As for size you do generally want fish the same size, she might be a bit too small/young to match his size still.


----------



## JikoJiko (Jul 18, 2012)

lvandert said:


> If you could get a full shot of the girl flaring, or tell us how many rays she has in her tail we could help you out.
> 
> As for size you do generally want fish the same size, she might be a bit too small/young to match his size still.

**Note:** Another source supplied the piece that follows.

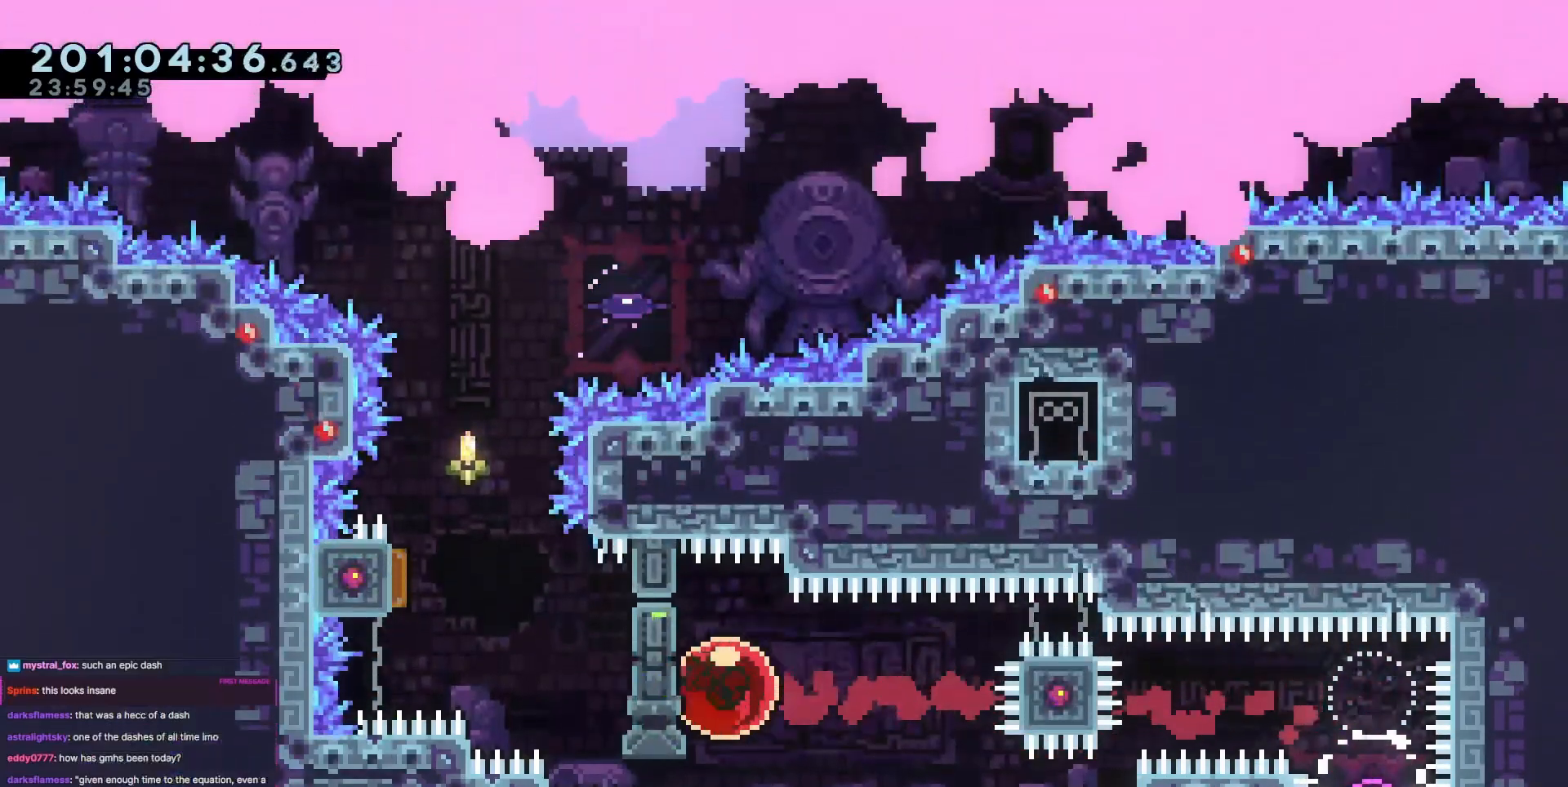
{"keys": ["dash", "up"], "events": [[33, "jump3", "down"], [283, "grab", "up"], [317, "dash", "down"], [317, "jump3", "up"], [317, "up", "down"], [367, "left", "up"]]}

LOL. Dumb Betta dont want to stay still!!! I've taken over 20 pictures of her. Yet she doesn't like to stay still!!! these were the best ones. I'll try again. This is frustrating. :frustrated: The larger one always hogs the camera; therefore chasing the one I want to take pictures to swim away. Maybe I can jar her alone and take it. :idea: !!! I have never seen her flare. : ( 

I cant really see her rays because she is always on the move. Also quite transparent. >: O 

About the size, well that's a bummer. Thank you though. I'll try to get clearer pictures of her. ; P


----------



## lvandert (Feb 23, 2012)

lol alright. If you can just get a picture of her tail and then from there we could help. or maybe where did you get her at? Sometimes certain stores only sell one kind


----------



## Anitax3x (Aug 26, 2011)

Regardless if she is willing, and he is willing. Have you done your research? do you have all the supplies you need for the fry? Thats what needs to be done way before this step. You could have up to 500 fry and you need seperate jars for every male you have. Just a little to think about before you toss the female in with the male.


----------



## JikoJiko (Jul 18, 2012)

Anitax3x said:


> Regardless if she is willing, and he is willing. Have you done your research? do you have all the supplies you need for the fry? Thats what needs to be done way before this step. You could have up to 500 fry and you need seperate jars for every male you have. Just a little to think about before you toss the female in with the male.


LOL. DUh... I have already successfully spawned a spawn already. Ive placed their homes at my LFS as well as with friends. There will always be alot more to learn. You will never know everything from the start. I personally DO Trial and Error... Because I am actually experiencing it in real life. Researching is superb, but researching is not the actual thing happening. Not all spawns go exactly as research has for told. That's where Trial and Error comes along. The first couple of groups that spawned betta's didnt have research. Trial and error is the ultimate key in understanding the true PASsion of breeding Bettas. Not what worked for someone else.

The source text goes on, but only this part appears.